Count only the lines of the records that hold "AVENIR", then give the number without any other words.

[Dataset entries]
○ ○ ○ ○

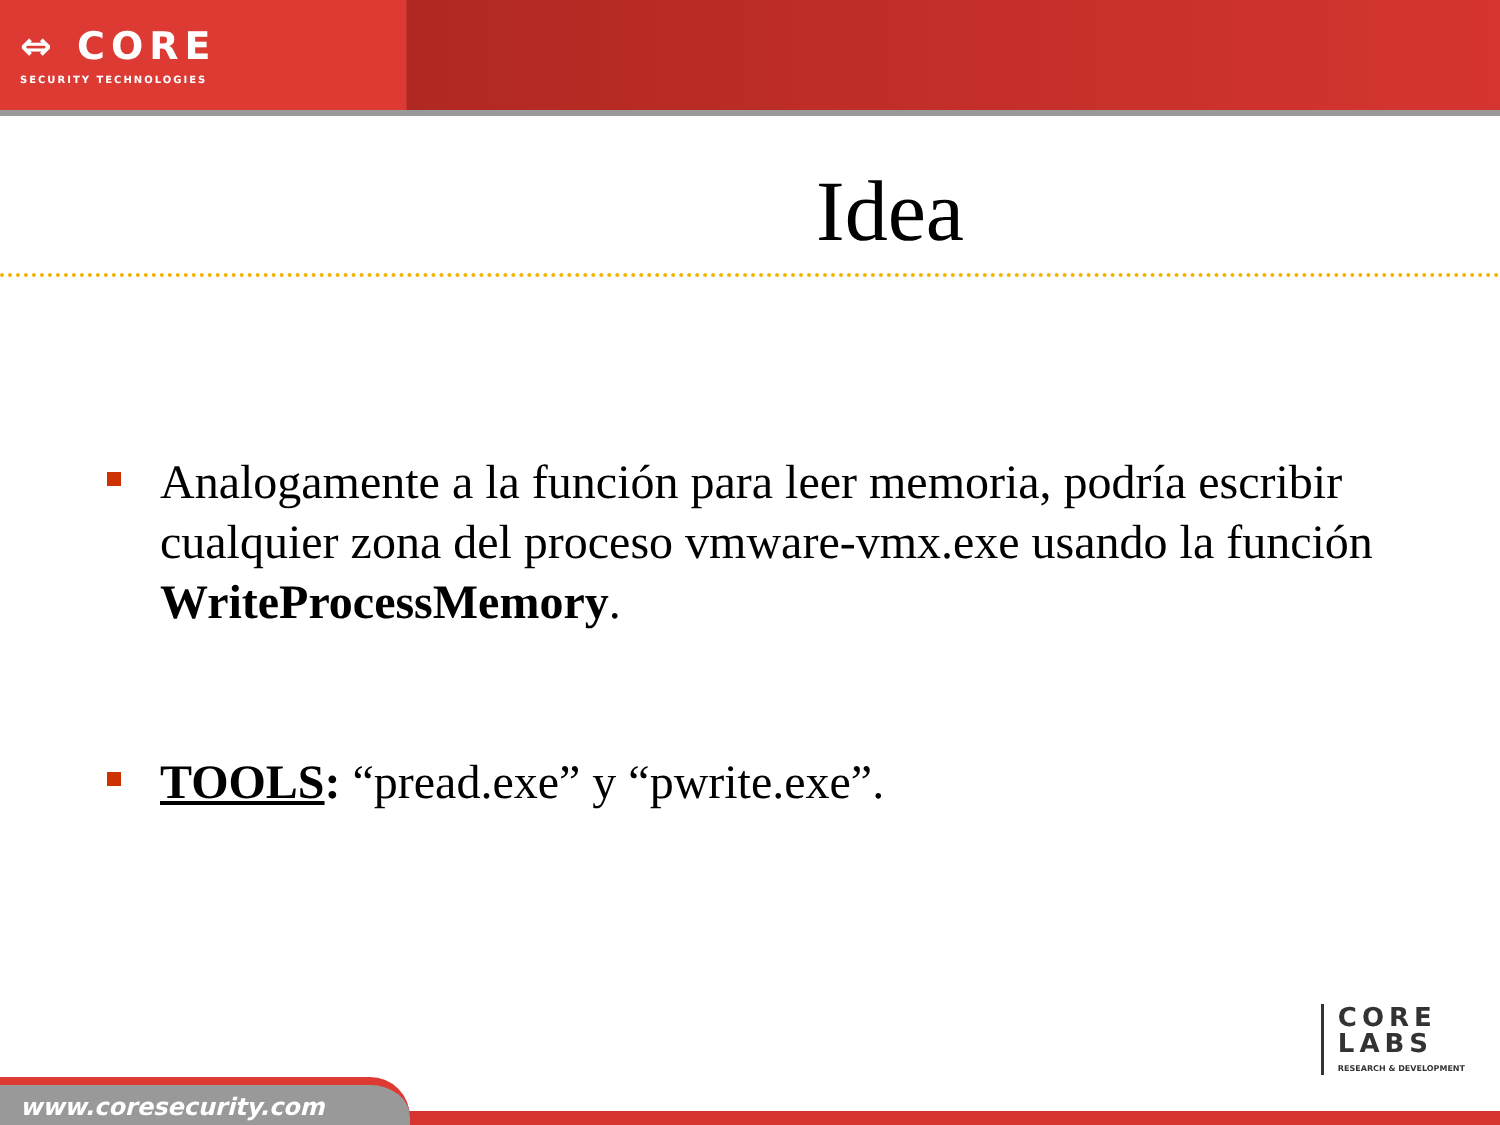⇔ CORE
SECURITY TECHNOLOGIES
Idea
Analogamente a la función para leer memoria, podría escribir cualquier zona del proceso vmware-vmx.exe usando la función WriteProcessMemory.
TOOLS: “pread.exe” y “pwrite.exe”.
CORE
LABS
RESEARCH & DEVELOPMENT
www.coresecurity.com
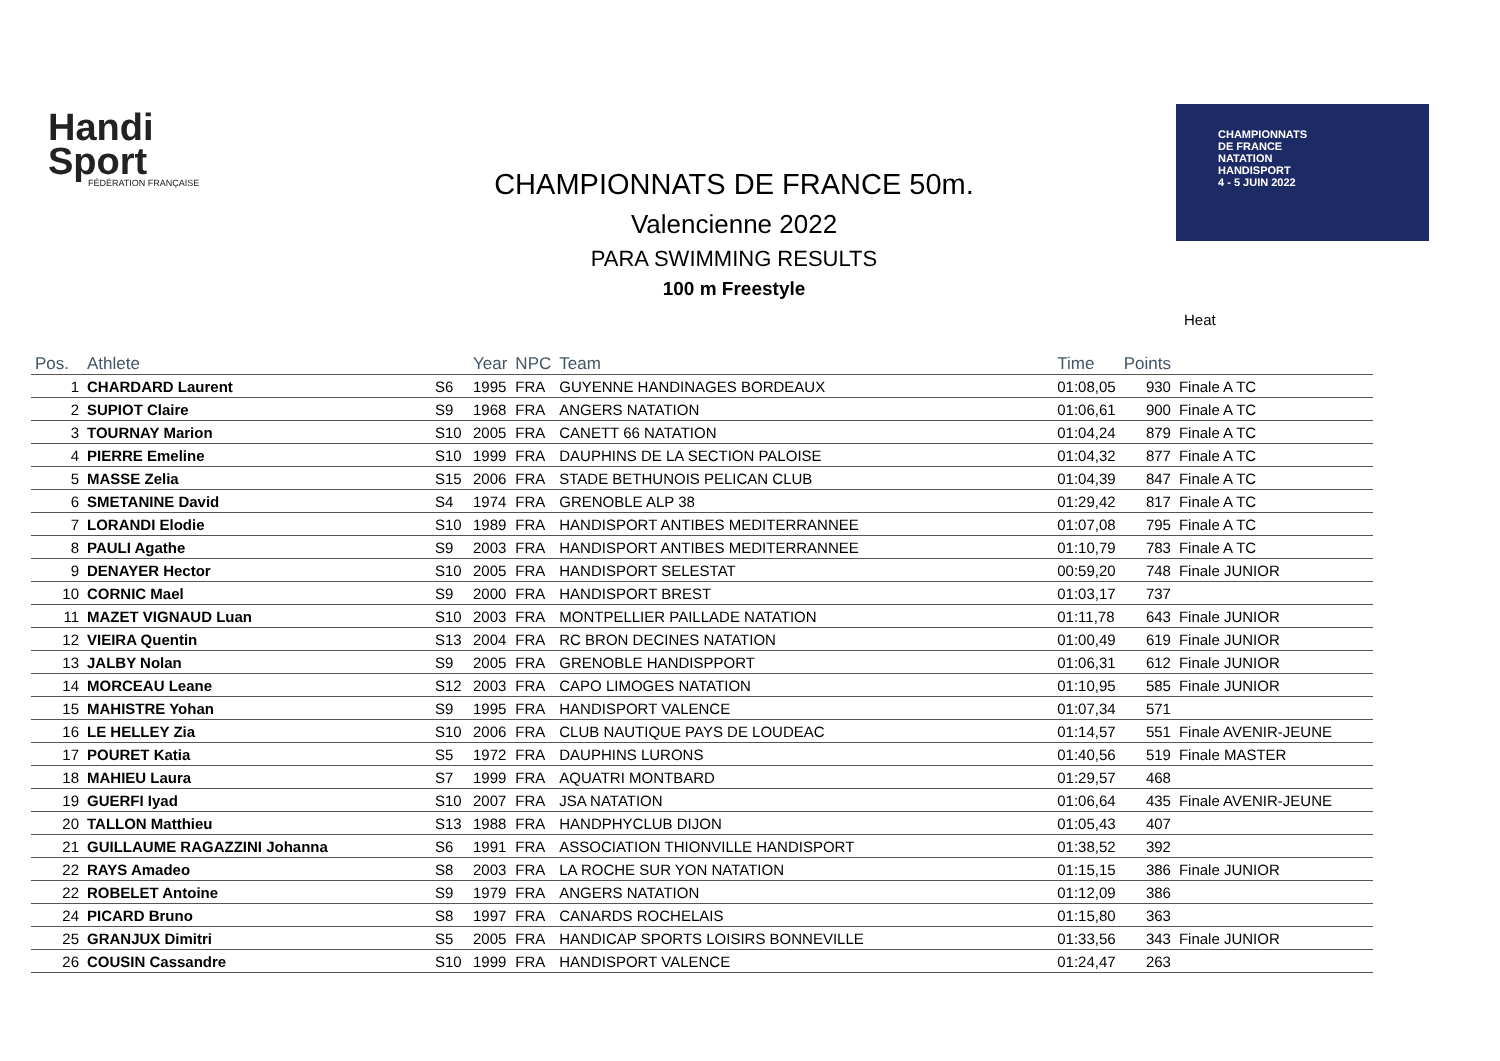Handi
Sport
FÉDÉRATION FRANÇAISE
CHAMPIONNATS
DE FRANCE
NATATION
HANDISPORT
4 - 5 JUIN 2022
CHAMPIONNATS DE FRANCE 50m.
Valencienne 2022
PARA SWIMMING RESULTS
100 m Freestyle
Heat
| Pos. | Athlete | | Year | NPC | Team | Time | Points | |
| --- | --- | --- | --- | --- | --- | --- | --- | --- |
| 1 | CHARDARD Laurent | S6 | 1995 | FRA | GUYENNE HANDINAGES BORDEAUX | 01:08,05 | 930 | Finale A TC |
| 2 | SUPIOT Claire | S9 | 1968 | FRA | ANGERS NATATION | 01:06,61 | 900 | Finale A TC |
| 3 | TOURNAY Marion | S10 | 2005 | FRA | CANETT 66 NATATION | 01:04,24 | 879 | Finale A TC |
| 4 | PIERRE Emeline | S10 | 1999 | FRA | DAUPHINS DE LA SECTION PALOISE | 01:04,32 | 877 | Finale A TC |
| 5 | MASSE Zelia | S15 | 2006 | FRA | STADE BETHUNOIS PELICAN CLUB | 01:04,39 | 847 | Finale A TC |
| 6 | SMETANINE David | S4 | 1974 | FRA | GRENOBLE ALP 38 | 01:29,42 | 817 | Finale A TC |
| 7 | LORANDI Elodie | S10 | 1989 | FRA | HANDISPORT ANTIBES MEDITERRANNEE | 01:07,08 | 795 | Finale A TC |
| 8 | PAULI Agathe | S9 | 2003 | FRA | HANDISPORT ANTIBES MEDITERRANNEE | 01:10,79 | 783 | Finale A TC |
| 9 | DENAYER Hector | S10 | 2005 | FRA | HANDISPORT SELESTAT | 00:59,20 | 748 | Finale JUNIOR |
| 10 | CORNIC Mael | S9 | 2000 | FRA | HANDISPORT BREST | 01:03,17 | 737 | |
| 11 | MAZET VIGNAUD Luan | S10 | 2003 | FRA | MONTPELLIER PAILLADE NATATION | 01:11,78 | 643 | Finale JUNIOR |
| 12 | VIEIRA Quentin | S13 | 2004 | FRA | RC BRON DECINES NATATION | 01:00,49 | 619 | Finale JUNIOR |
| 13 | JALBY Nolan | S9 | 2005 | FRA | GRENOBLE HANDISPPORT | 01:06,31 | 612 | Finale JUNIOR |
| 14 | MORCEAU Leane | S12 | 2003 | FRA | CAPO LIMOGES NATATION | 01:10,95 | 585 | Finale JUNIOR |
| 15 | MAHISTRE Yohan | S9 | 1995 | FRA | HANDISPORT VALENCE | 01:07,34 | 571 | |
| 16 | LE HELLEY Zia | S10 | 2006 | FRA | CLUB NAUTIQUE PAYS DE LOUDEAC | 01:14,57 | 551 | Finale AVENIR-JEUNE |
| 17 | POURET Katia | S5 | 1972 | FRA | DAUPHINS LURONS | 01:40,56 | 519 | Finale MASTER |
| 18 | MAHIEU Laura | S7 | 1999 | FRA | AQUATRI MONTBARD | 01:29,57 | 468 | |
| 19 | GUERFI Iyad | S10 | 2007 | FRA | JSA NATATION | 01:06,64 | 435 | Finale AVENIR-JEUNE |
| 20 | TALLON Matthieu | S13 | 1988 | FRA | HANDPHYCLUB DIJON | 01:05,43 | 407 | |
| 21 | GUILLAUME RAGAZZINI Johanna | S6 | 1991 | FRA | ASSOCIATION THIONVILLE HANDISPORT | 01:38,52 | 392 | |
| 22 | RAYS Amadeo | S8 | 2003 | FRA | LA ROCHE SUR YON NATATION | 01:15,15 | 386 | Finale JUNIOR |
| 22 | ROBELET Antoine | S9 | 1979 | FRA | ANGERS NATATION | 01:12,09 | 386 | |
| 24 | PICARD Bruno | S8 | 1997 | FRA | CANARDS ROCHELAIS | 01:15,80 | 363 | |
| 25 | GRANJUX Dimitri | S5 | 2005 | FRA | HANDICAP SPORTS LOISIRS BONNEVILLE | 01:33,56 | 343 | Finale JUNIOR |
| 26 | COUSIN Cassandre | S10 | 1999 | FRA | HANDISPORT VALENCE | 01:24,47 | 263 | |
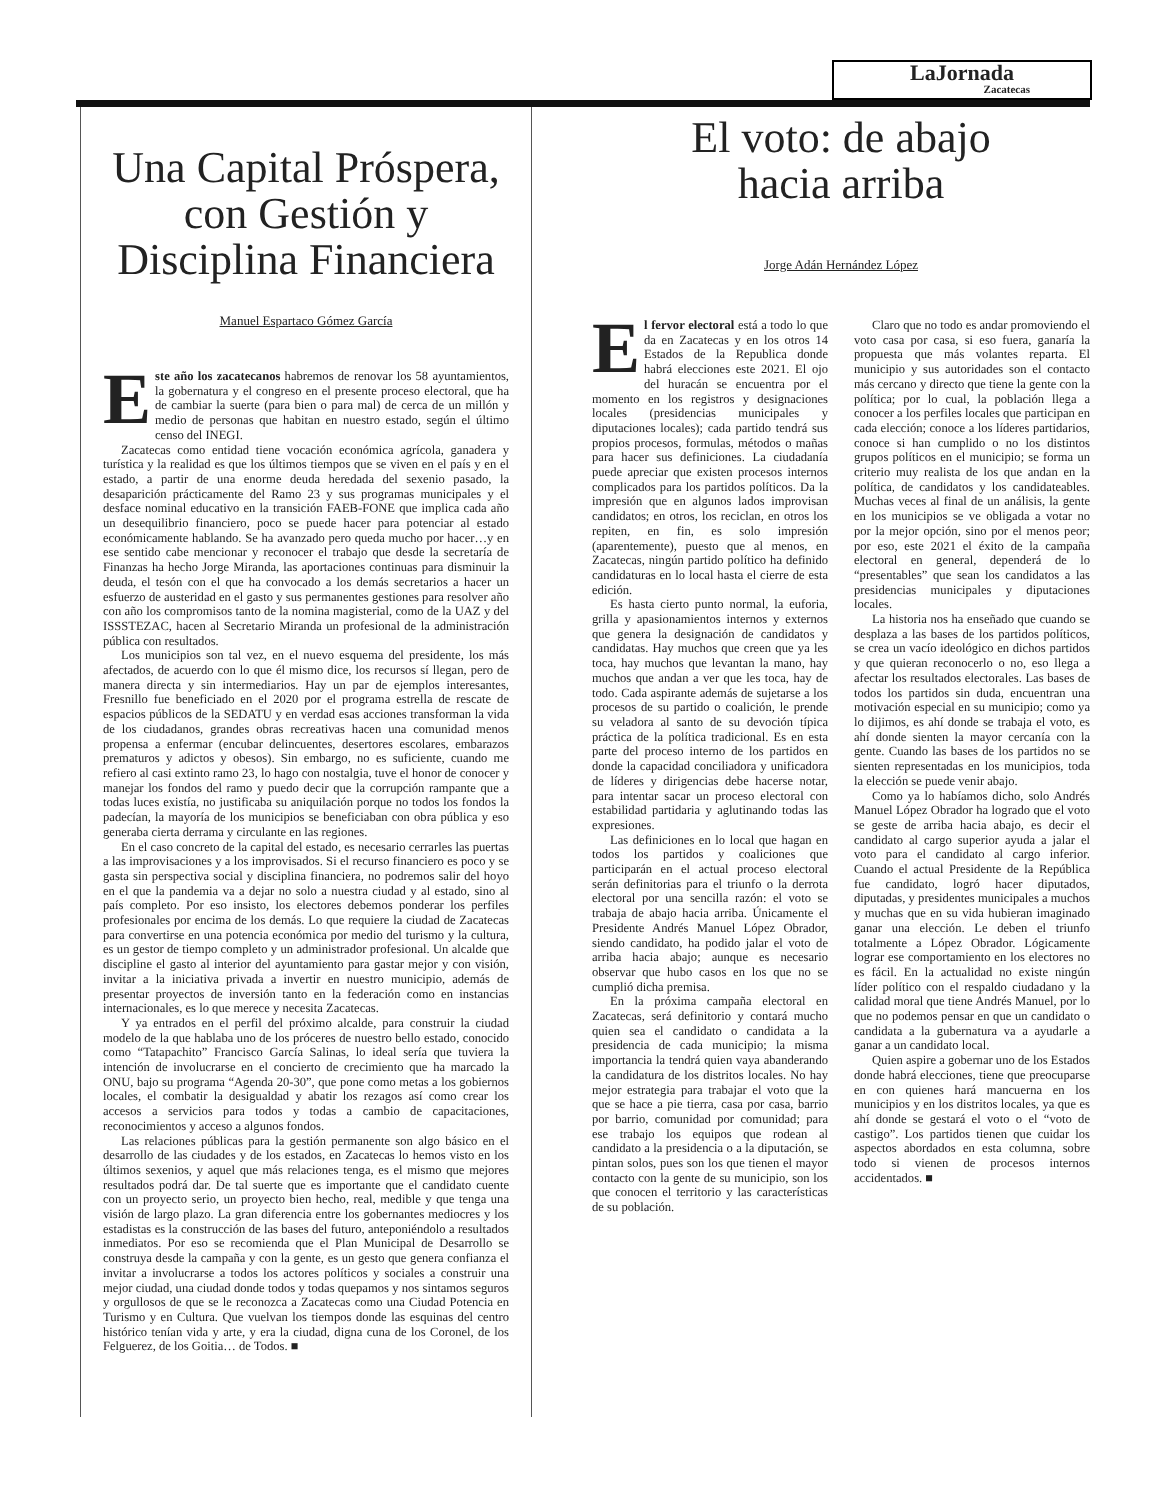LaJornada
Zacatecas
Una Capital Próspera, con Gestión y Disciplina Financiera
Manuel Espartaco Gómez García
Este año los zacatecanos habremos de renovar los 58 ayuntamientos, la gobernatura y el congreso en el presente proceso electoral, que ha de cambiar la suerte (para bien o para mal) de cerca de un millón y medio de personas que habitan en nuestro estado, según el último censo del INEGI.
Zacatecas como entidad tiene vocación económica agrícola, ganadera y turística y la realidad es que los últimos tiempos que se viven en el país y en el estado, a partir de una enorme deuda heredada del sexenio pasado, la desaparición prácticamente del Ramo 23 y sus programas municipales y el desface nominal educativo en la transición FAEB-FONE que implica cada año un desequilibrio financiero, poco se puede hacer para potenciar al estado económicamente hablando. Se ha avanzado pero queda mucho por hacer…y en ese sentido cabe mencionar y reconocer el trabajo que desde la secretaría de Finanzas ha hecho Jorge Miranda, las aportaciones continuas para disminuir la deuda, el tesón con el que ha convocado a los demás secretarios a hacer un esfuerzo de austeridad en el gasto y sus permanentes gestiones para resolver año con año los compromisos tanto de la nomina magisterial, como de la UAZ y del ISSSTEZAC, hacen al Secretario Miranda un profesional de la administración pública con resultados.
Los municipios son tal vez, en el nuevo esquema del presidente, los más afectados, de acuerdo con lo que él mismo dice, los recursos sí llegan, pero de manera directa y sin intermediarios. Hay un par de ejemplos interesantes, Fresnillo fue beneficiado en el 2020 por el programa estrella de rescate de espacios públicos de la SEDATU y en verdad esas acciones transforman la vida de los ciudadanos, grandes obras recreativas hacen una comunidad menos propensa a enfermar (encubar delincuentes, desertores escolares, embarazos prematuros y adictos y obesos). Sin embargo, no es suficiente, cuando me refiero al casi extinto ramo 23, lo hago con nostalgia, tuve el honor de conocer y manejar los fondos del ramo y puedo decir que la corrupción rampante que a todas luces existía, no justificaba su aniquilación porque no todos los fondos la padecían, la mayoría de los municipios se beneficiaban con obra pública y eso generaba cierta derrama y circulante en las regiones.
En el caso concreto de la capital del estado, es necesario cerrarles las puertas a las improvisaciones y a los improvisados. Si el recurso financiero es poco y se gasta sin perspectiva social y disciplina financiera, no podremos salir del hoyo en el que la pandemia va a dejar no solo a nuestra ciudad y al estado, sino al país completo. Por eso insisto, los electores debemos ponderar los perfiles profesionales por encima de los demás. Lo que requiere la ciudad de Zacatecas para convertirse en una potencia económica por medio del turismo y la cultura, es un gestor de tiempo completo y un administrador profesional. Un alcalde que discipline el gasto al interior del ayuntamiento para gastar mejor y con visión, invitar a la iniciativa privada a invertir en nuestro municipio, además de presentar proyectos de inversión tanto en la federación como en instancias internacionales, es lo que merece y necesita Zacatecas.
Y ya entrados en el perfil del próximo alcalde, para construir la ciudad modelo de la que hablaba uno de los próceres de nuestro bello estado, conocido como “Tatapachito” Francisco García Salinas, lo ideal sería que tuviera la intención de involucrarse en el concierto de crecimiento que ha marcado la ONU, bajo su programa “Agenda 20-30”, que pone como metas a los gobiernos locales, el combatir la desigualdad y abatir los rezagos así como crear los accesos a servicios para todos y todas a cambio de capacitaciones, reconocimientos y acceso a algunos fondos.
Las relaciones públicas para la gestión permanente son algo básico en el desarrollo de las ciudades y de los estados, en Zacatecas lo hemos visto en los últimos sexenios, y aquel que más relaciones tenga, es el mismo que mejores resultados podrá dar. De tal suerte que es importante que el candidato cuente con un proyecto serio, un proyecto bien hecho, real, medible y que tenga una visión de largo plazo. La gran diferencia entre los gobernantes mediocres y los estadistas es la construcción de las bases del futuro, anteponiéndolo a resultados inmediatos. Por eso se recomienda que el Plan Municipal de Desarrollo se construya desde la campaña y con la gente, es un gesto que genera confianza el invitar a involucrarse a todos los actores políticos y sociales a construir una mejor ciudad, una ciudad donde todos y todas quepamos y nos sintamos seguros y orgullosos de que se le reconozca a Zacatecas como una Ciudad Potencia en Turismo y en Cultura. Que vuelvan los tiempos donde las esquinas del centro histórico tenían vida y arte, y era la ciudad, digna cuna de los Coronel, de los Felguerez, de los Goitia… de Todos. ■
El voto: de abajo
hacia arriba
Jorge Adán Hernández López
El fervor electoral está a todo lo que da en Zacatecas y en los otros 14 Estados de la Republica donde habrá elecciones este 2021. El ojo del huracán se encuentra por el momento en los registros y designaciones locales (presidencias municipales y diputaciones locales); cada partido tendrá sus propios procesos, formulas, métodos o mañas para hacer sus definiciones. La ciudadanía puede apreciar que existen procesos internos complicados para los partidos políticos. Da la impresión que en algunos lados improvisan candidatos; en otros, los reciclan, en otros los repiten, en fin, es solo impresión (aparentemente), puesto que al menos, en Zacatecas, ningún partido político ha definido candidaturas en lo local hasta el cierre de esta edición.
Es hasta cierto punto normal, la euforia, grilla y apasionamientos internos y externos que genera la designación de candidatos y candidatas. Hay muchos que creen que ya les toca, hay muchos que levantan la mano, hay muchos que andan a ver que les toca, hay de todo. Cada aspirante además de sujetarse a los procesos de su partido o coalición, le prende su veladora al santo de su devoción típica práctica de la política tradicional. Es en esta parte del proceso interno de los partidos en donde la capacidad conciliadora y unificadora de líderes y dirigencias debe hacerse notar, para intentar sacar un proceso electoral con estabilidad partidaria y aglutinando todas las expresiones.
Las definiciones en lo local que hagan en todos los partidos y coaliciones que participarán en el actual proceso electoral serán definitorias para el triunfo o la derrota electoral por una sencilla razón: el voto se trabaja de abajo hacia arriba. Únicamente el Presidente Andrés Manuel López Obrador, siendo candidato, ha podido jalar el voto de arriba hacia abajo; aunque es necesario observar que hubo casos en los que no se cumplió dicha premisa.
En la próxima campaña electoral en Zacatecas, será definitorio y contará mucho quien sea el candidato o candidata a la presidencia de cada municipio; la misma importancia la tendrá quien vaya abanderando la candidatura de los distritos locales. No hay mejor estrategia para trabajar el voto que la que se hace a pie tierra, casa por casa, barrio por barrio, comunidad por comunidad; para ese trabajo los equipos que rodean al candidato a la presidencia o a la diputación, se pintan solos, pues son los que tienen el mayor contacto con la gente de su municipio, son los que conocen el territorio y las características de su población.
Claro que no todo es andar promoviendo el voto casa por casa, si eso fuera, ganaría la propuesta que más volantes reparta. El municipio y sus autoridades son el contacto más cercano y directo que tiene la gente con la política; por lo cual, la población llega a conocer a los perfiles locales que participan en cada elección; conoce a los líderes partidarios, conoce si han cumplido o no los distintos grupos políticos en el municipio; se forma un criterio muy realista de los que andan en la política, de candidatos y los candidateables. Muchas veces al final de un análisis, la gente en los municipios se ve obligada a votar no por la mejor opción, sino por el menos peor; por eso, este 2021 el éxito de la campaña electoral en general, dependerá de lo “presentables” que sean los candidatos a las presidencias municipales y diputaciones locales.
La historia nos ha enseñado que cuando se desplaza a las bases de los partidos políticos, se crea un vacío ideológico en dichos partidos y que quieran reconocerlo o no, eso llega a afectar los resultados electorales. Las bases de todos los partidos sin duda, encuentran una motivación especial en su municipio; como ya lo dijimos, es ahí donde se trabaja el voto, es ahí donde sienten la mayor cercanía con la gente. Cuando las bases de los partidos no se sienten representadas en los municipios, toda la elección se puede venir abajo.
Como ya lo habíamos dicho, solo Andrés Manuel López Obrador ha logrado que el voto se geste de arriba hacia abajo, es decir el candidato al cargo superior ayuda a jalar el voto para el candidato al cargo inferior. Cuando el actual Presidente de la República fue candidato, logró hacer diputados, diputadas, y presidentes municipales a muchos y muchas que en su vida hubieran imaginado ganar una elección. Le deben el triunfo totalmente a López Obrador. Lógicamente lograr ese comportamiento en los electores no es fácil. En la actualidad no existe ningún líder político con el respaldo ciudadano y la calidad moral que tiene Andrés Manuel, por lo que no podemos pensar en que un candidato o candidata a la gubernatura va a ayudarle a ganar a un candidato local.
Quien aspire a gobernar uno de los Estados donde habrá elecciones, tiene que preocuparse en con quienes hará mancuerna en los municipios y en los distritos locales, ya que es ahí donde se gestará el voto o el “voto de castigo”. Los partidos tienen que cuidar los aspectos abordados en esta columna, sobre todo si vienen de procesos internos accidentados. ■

○ ○ ○ ○

WRITTEN RESPONSE. 2